TASKS:
**a)** Put this sentence from the analysis of the Solaris implant into Spanish: "The core as well as the modules log many steps of their own operation."
**b)** Pick up the analysis of the Solaris implant at the point where it stops, and keep writing it.
[TEXT PROVIDED Boundary: Start]
The implant 1 is an ELF binary compiled for the Solaris operating system on the 32 bit SPARC architecture.

No development time frame is immediately evident from the binary, but ELF comments indicate that parts of it were compiled using GCC 4.5.1, 4.1.2, and 3.4.4.

An ELF comment also indicates a target operating system version: “"@(#)SunOS 5.8 Generic February 2000.”

Core

The main binary (“core”) contains a complex framework, which provides logging capabilities, an API registry,
module management, and encrypted virtual file system access capabilities.

In addition, functions that wrap certain operating system details such as memory management, threading, and synchronization primitives are also present.

Logging

The core as well as the modules log many steps of their own operation.

Log message format strings are stored in obfuscated form within the binaries and are deobfuscated by a custom algorithm before the relevant message is logged:

int FUN_0002a1a8(int key,char *buf,char *param_3,int length)
{
    int iVar1;
    char current;
 
    iVar1 = 0;

    if (length != 0) {
	    current = *param_3;
        while( true ) {
            current = .umul(current,key);
            buf[iVar1] = current;
            iVar1 = iVar1 + 1;
            if (iVar1 == length) break;
            current = param_3[iVar1];
        }
    }

    return key;
}

char* log_message_decrypt.fd1f1670(char *out,char *enc,int length)
{
    uint counter;
    uint xv;
    uint current;
    uint previous;
 
    if ((0 < length) && (*enc != '\0')) {
        for (counter = 1; (current = counter, (int)counter < length && (enc[counter] != '\0'));
            counter = counter + 1) {
        }
        while (previous = current, counter != 0) {
            counter = counter - 1;
            current = (uint)(byte)enc[counter];
            xv = previous ^ current;
            out[counter] = (char)xv;
            if ((xv & 0xff) == 0) {
                    out[counter] = (char)previous;
            }
        }
    }
    
    FUN_0002a1a8(0x8b,out,out,length);
    return out;
}

Some of the first messages logged during the core’s execution include the current architecture and operating system, as well as the core’s version information:

/* M[Host architecture: Sparc] */
log.90163d70(0x5966aefb,0x80,0,&DAT_00060350);

if (param_1[4] != 0) {
    /* M[Host OS: Solaris %d-bit, %d.%d] */
    log.90163d70(0x5966aefb,0x80,0,&DAT_00060370,param_1[4],param_1[2],param_1[3]);

    return 0;
}

/* M[Host OS: Solaris %d.%d] */
log.90163d70(0x5966aefb,0x80,0,&DAT_00060398,param_1[2],param_1[3]);
return 0;

...
[TEXT PROVIDED Boundary: End]
[DATASET ENTRIES Boundary: Start]
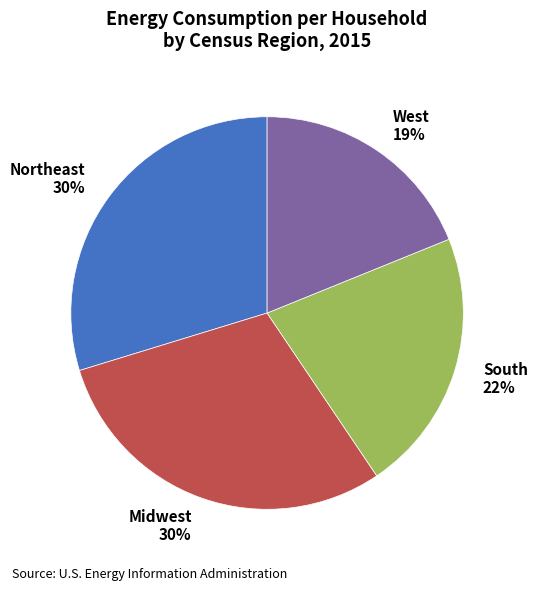

Count the number of slices in the pie.

4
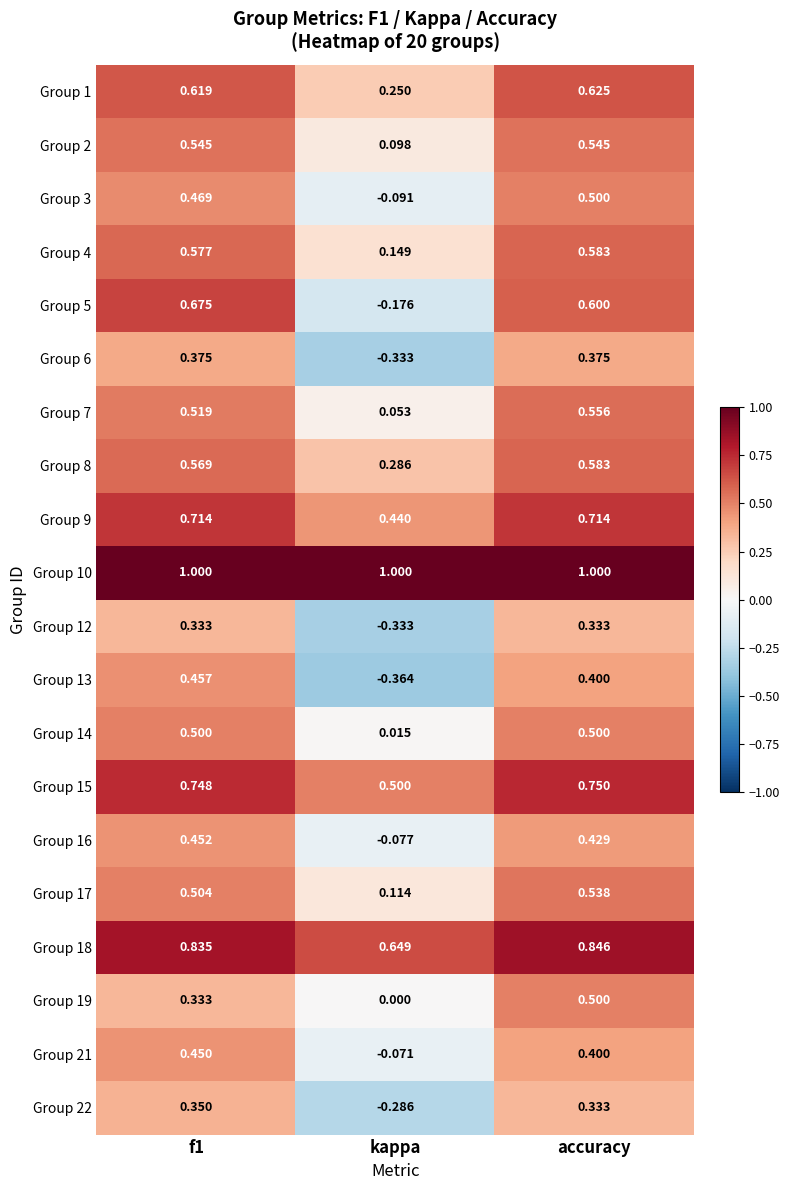

At which label does Group 15 reach its peak?

accuracy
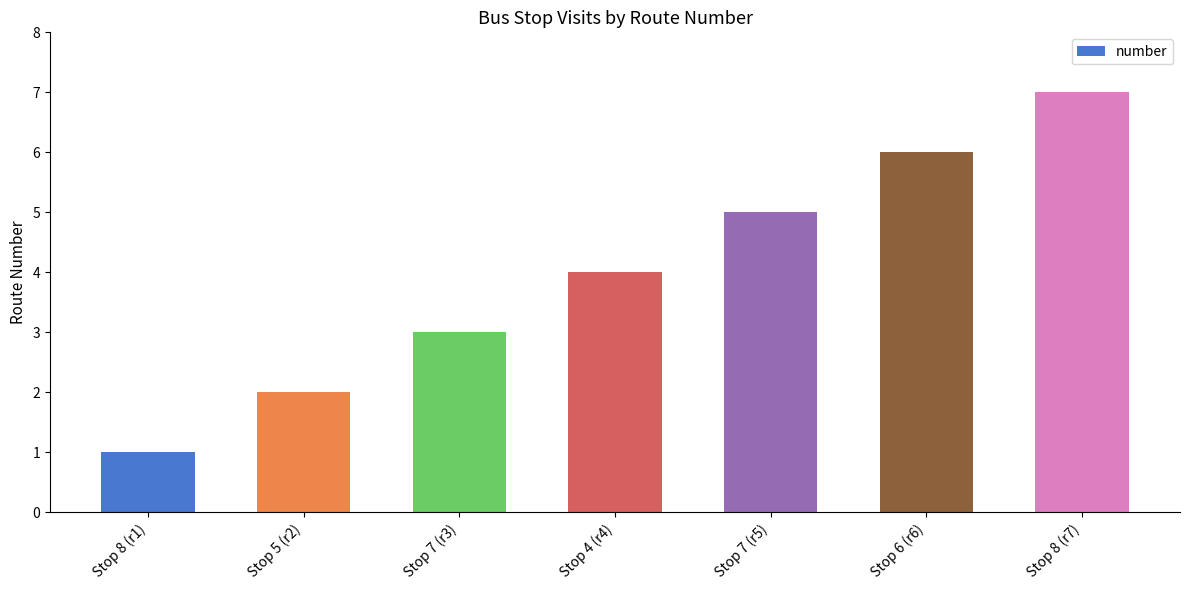

Count the values in the range 2 to 6.

5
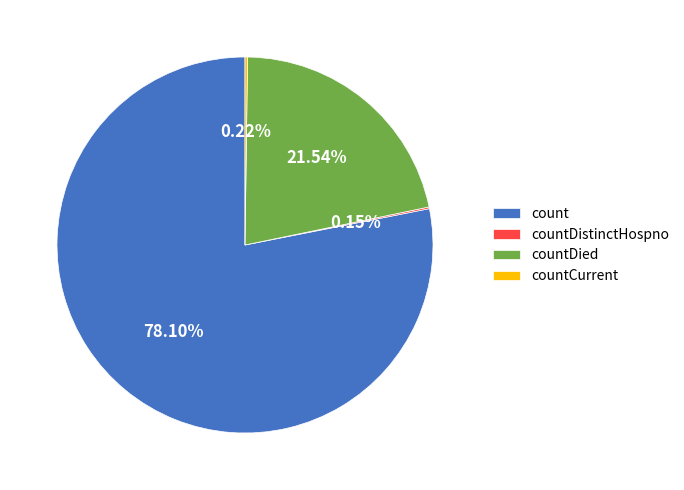

Between count and countDied, which is larger?

count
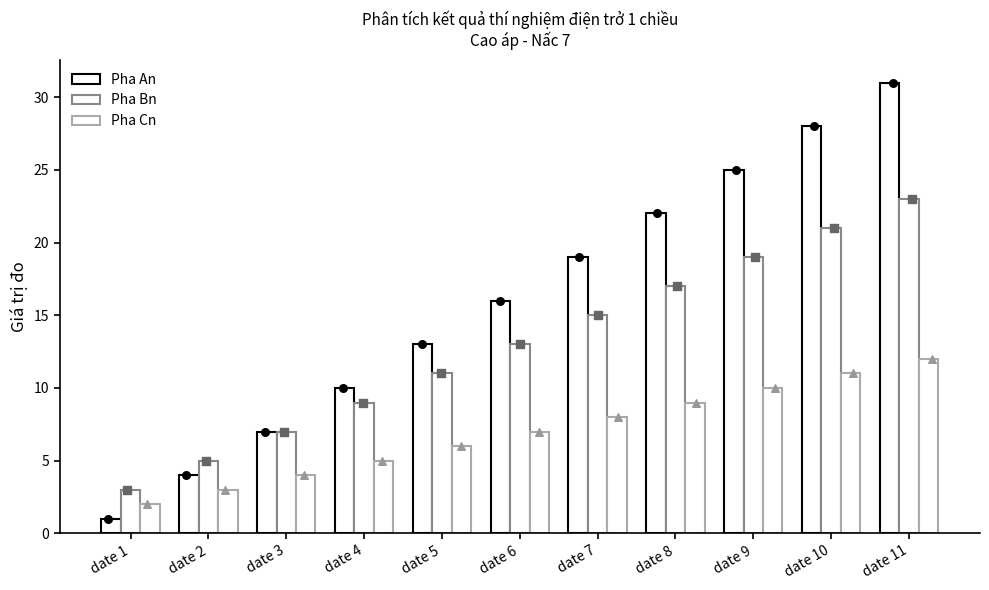

Which series reaches the minimum Y coordinate?

Pha An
[DATASET ENTRIES Boundary: End]
ACTIVITY ANSWERS:
**a)** Tanto el núcleo como los módulos registran muchos pasos de su propio funcionamiento.

**b)**
/* M[Sbz %d.%d.%d.%d (Lla %d.%d)] */
log.90163d70(0x5966aefb,0x80,0,&DAT_0005fea0,2,6,1,0,4,2);

A message logged early on by the core indicates a name along with the version information: “Sbz 2.6.1.0 (Lla 4.2).”

APIs

When designing complex software with several components and interwoven dependencies, a problem arises of how dependencies between different components can be managed.

The solution this sample's developers thought of is something I'm referring to as the API registry.

The API registry allows for the registration of function tables of a defined layout where the layout of the function table is determined by an API ID.

In some cases, multiple distinct function tables with a shared layout are registered with the same API ID.

A second ID that identifies the specific implementation of an API is also used when registering the function tables, which allows for different implementations of the same API to be registered.

An API implementation is defined by a structure set up like so:

Example of an API implementation structure

The api_id field is a 32-bit integer identifying the function table layout implemented by this API implementation, while the impl_id field identifies the particular implementation.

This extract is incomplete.